Oakland Mayor Libby Schaaf can’t travel to Arizona for work. 

Neither can city employees in Austin or officials from West Hollywood. Leaders in El Paso aren’t allowed to attend conferences here. 

Seven years after Senate Bill 1070 was signed into law, the cities continue to boycott Arizona.

Only a portion of the controversial immigration-enforcement law is still in place after years of litigation. State tourism groups say they’re no longer seeing the concerns that once lost them convention business and other travel.

But in cities throughout the country, policies condemning Arizona are in limbo. 

A survey by The Arizona Republic of cities and towns that announced boycotts of the state in 2010 found that a handful of them still enforce travel bans.

Others, like Los Angeles, have mostly toothless policies on the book. A spokeswoman in St. Paul Minn., couldn’t figure out what happened to a travel ban decreed by the city’s mayor, a predicament faced in several places.

Even less clear is what it would take to rescind the remaining restrictions. Staffers in some cities were confused whether SB 1070 was still in place, and said changes to bans would have to be proposed by the local leaders. 

A handful of mayors “may still be stuck in the past” after significant changes to the law, Robbie Sherwood, spokesman for Phoenix Mayor Greg Stanton, said in a statement. Schaaf from Oakland declined an invitation to attend a downtown Phoenix summit this month due to the ban. 

At that summit, Stanton hosted two mayors from Mexico. Sherwood said Phoenix is focused on its future. 

Travel bans fuzzy in some cities

But it appears many Arizona boycotts called by cities got lost somewhere in SB 1070’s convoluted past.

The majority of cities contacted by The Republic had trouble readily determining the status of policies adopted at the height of controversy over the law. Staffers said changes in administration made it ambiguous, or they didn’t know which department would oversee the restrictions.

- _DATASET EXCERPTS_
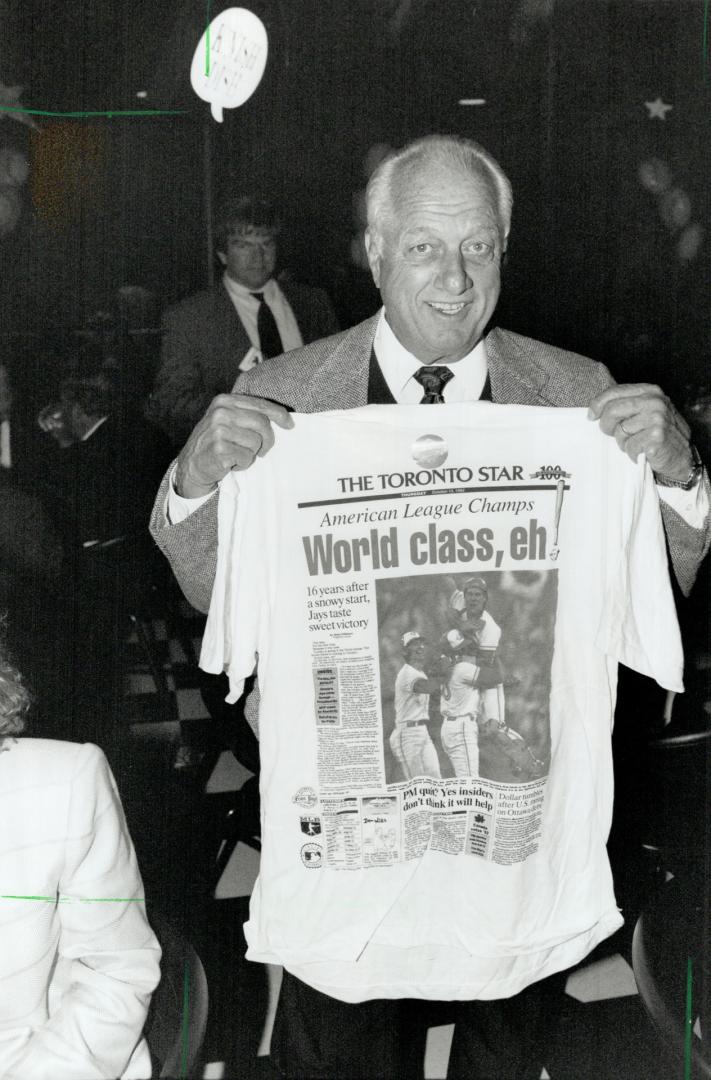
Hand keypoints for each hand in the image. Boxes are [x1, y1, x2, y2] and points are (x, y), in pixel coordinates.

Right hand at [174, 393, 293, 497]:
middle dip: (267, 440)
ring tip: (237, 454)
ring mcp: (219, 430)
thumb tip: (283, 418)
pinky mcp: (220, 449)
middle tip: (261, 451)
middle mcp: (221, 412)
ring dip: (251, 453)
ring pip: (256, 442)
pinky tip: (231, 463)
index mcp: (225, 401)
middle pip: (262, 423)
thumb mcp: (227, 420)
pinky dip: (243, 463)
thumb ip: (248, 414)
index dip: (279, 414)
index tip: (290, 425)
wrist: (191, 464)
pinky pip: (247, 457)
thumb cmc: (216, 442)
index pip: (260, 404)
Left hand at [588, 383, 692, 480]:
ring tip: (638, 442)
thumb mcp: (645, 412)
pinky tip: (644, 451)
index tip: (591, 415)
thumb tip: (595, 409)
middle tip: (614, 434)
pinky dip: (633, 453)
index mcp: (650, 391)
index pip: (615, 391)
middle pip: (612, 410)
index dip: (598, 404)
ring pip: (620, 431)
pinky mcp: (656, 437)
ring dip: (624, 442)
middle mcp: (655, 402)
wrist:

* * *

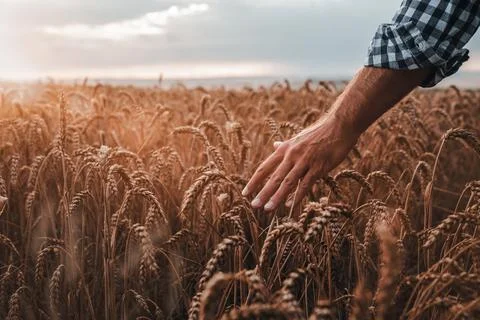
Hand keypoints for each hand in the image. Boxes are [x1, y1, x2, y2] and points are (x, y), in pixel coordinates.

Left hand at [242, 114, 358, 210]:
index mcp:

---

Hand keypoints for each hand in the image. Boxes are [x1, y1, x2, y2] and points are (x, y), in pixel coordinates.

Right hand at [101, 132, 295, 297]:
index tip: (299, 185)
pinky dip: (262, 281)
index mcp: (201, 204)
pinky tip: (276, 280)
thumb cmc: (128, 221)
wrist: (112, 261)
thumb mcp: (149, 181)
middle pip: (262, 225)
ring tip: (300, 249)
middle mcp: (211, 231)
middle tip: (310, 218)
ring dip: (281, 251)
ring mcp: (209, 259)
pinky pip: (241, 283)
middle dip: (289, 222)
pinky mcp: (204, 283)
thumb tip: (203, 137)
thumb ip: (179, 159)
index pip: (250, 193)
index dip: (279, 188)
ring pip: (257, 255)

- _PROBLEMS TO WORK ON_
1: Retype the portion of the SB 1070 boycott article that begins at the words "Neither can city" and stops after "enforce travel bans.".
2: In the SB 1070 boycott article, whose spokesman is Robbie Sherwood?
3: Proceed with the article on city boycotts of Arizona over SB 1070, picking up after its final sentence.

- _NUMBERED RESPONSES_
1:
Neither can city employees in Austin or officials from West Hollywood. Leaders in El Paso aren’t allowed to attend conferences here. 

Seven years after Senate Bill 1070 was signed into law, the cities continue to boycott Arizona.

Only a portion of the controversial immigration-enforcement law is still in place after years of litigation. State tourism groups say they’re no longer seeing the concerns that once lost them convention business and other travel.

But in cities throughout the country, policies condemning Arizona are in limbo. 

A survey by The Arizona Republic of cities and towns that announced boycotts of the state in 2010 found that a handful of them still enforce travel bans.

2: Phoenix Mayor Greg Stanton's.

3:
Columbus, Ohio, overturned its Arizona travel ban after the U.S. Supreme Court struck down key parts of SB 1070, according to a spokeswoman. San Francisco stopped actively discouraging travel to the state after that decision, too.

A representative of Boulder, Colo., said in an email that a decision to not send staff to conferences in Arizona ended soon after it started because the “Senate Bill didn’t become law.” Though SB 1070 did become law, key parts never took effect.

And it “appears” Seattle’s travel ban wouldn’t be in effect based on those changes, emailed Benton Strong, communications director for the mayor. 

But city staff in Hartford, Conn., and Durham, N.C., told The Republic they’d have to research the status of their bans but ultimately could not provide answers.

Amherst, Mass., couldn’t find any evidence of a policy or action following a 2010 vote prohibiting Arizona travel, Debra Puppel, assistant to the town manager, said in an email.

And when asked about the status of travel restrictions in St. Paul, a spokeswoman said, “I honestly don’t know how to figure that out.”

Ashley Aram, senior communications adviser for St. Paul Mayor Chris Coleman, originally said in an email that she didn’t know of any requests by city employees to travel to Arizona post-SB 1070. A week later, she corrected that to say employees have traveled to the state since the ban.

Los Angeles to reconsider travel ban

In cities that continue to enforce Arizona boycotts, no one could answer exactly what it would take to repeal them.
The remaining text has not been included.